[SOURCE DOCUMENT]
And when you build software around that and take advantage of these scary sounding things like higher kinded types or row types and so on and so forth, you're actually able to push a lot of what you would have to do internally, sort of in a different way, up in your brain. Push it off onto the compiler and just focus about these little, tiny little functions that accept some value and they return some value. And if you give them the same value, they always return the same value. And you never need to think at more than the level of a single function. And you can work your way up from the low levels of your application where you have small functions.
And if you think, “Yeah, I look at that and I could see it's right,” then I can sort of build upon that and look at the functions that are built using those. And I can verify that and say, “Oh yeah, that looks right to me.” And then so on and so forth. My reasoning becomes composable. And I'm able to, with the help of the compiler, verifying all the types and that I'm not making any typos and that I'm doing things in the correct way, I'm able to have a great degree of confidence before I even run the software that it's actually going to do what's intended.

[LISTED RECORDS]
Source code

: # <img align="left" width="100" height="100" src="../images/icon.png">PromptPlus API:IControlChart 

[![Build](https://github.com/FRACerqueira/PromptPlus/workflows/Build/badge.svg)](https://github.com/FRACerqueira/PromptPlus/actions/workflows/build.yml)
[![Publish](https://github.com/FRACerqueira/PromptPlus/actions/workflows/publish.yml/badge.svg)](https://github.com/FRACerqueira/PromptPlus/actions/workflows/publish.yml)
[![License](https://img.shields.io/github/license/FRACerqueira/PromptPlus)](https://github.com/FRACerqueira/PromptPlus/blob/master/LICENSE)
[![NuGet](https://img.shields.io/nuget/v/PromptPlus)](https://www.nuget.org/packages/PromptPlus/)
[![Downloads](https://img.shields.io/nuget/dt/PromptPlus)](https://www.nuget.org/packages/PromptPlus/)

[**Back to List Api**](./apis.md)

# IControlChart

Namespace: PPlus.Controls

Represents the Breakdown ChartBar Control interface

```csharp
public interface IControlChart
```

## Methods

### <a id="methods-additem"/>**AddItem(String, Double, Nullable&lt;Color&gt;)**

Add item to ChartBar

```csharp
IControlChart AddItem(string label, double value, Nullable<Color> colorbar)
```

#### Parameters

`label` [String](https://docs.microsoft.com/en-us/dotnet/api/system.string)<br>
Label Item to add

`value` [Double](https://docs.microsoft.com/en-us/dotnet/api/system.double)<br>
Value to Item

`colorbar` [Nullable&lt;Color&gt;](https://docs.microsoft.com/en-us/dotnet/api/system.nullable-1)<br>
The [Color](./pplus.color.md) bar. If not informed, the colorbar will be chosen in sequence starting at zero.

[TASK DIRECTIONS] In the passage about building software with help from the compiler, what happens when the small functions are given the same value?

[RESPONSE AREA] They always return the same value.